Apparently, some pharisees are with Jesus. The NRSV has "near him," but oi met' autou ontes should really be translated "the ones being with him." It would not be surprising for some pharisees to be "with" Jesus. The fourth gospel has already indicated at least some pro-Jesus sentiment in the high-ranking pharisee official, Nicodemus.
The pharisees actually had several things in common with Jesus. Both Jesus and pharisees wanted the renewal of Israel. They both had appeal within the same demographic--namely, poor people, especially those outside of Judea.
The pharisees "with" Jesus express surprise and incredulity that they might really be blind. "Surely, we are not blind, are we?" Jesus reply is cryptic. Being blind is not a sin. Saying "we see" is.

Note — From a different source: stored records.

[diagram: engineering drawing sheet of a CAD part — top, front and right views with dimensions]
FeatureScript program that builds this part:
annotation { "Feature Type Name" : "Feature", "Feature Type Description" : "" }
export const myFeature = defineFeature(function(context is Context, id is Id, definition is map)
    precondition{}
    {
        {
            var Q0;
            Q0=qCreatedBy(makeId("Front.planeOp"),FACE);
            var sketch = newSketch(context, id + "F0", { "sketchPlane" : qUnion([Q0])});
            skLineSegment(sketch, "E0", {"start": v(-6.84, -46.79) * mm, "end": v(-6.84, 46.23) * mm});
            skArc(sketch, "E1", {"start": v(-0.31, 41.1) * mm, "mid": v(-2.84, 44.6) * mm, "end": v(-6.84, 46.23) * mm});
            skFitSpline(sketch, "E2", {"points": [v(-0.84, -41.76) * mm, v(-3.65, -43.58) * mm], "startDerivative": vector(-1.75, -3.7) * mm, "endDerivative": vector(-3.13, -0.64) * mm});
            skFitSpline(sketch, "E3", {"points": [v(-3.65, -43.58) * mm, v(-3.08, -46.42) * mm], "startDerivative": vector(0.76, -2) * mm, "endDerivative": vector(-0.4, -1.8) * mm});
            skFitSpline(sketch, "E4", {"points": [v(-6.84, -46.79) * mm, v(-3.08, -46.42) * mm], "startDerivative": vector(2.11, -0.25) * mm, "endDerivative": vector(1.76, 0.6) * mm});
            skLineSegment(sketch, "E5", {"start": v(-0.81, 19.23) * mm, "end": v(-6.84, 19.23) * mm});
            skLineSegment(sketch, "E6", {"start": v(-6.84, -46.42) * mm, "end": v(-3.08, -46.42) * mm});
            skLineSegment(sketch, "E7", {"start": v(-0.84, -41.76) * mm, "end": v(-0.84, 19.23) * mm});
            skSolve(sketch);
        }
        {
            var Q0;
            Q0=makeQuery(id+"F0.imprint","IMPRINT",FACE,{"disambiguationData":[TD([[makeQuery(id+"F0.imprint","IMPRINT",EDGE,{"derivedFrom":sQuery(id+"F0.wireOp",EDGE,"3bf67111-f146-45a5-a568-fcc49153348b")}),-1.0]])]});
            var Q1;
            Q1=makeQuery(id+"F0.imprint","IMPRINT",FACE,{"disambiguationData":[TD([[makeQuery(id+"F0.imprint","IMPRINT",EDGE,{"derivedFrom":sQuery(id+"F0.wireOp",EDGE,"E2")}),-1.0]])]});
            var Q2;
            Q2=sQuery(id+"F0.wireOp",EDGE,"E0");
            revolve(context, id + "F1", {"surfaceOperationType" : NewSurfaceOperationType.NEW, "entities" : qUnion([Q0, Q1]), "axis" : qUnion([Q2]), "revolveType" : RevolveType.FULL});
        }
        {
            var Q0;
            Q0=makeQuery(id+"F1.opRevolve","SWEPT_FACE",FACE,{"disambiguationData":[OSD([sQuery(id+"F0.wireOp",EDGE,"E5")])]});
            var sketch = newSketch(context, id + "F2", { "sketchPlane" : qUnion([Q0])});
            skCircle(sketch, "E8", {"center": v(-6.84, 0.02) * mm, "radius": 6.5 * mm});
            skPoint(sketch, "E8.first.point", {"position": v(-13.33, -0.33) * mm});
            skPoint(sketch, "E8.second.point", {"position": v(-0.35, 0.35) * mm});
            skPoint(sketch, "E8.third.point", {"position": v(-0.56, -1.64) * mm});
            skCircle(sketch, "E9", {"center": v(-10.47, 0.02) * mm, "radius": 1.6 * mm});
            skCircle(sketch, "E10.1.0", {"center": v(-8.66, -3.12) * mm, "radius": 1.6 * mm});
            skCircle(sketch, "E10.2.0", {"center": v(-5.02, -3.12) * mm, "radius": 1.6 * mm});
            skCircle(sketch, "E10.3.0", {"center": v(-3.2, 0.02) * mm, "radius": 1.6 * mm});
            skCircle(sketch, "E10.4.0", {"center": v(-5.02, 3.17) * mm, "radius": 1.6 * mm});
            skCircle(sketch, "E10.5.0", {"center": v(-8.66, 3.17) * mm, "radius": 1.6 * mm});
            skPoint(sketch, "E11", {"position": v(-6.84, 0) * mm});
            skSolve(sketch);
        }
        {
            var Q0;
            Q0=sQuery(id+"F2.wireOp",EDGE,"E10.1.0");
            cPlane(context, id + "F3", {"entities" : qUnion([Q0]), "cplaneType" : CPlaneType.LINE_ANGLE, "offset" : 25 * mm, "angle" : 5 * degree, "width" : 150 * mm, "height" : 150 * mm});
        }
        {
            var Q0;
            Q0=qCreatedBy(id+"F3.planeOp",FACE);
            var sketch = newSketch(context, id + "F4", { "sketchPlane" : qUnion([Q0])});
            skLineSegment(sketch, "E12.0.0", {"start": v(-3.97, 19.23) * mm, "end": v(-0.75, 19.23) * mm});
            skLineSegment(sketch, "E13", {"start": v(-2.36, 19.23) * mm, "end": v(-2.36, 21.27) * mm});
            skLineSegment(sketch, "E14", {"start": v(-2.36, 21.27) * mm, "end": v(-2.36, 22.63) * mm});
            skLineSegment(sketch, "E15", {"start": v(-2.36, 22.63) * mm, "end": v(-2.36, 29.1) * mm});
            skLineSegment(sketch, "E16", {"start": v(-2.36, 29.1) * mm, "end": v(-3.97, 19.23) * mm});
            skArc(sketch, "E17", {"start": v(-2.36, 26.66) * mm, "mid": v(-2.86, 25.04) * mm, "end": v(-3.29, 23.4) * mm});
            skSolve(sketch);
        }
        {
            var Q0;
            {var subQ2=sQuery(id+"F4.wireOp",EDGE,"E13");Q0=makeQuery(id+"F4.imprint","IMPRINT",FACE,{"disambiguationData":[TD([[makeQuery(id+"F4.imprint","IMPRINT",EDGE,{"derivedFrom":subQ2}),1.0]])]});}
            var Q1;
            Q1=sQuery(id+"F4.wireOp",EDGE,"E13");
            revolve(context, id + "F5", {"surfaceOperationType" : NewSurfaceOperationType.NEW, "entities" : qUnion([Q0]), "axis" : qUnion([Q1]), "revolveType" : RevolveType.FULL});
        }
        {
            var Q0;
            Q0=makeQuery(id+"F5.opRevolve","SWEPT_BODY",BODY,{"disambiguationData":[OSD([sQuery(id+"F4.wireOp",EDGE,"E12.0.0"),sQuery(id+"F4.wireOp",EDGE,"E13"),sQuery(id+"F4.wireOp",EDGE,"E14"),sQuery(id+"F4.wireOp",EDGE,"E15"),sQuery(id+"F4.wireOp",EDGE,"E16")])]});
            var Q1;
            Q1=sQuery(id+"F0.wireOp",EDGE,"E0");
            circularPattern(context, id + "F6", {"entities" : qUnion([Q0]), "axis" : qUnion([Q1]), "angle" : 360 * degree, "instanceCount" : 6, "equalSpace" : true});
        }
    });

This is reminiscent of "Lutheran irony," i.e. that it is precisely when we are most spiritually confident that we are in greatest spiritual danger, that it is precisely when we feel strong in faith, precisely when we are feeling the most committed, precisely when we are the most "religious," that sin lies closest at hand.
Incidentally, this is why, as my seminary advisor used to say, “piety can be the deepest form of idolatry.” Piety says that what's most important is my religious feeling or my acts of religious devotion. Piety always needs a good, strong dose of Lutheran irony to keep it from falling into self-righteousness. It needs a reminder that everything about us, even (and especially) our piety, can be twisted and distorted. This is why Martin Luther said that we always need to remind ourselves that we are really "weak in faith, cold in love, faint in hope."
But that, too, is another twist of Lutheran irony. Fortunately for us, Jesus died and rose for the weak, the cold, and the faint. Fortunately, it's not our "religiousness" that matters, but rather Jesus, the "light of the world," who came that all might see.
Similarly, those who claim to see--those who claim to possess the truth--are, in fact, spiritually blind, a condition which mistakes ignorance for certainty and error for truth. When we admit we are blind and do not see, the way is opened for the healing of that blindness.
The fourth gospel continually urges those "on the fence" to join up with the Johannine community, and to do so forthrightly and publicly. A pharisee "with Jesus" yet who remains a pharisee is trying to have it both ways. They are not yet willing to make a break with the pharisees. They are intrigued by Jesus perhaps, floating around on the fringes of the movement, but they are not yet willing to risk being thrown out of the synagogue.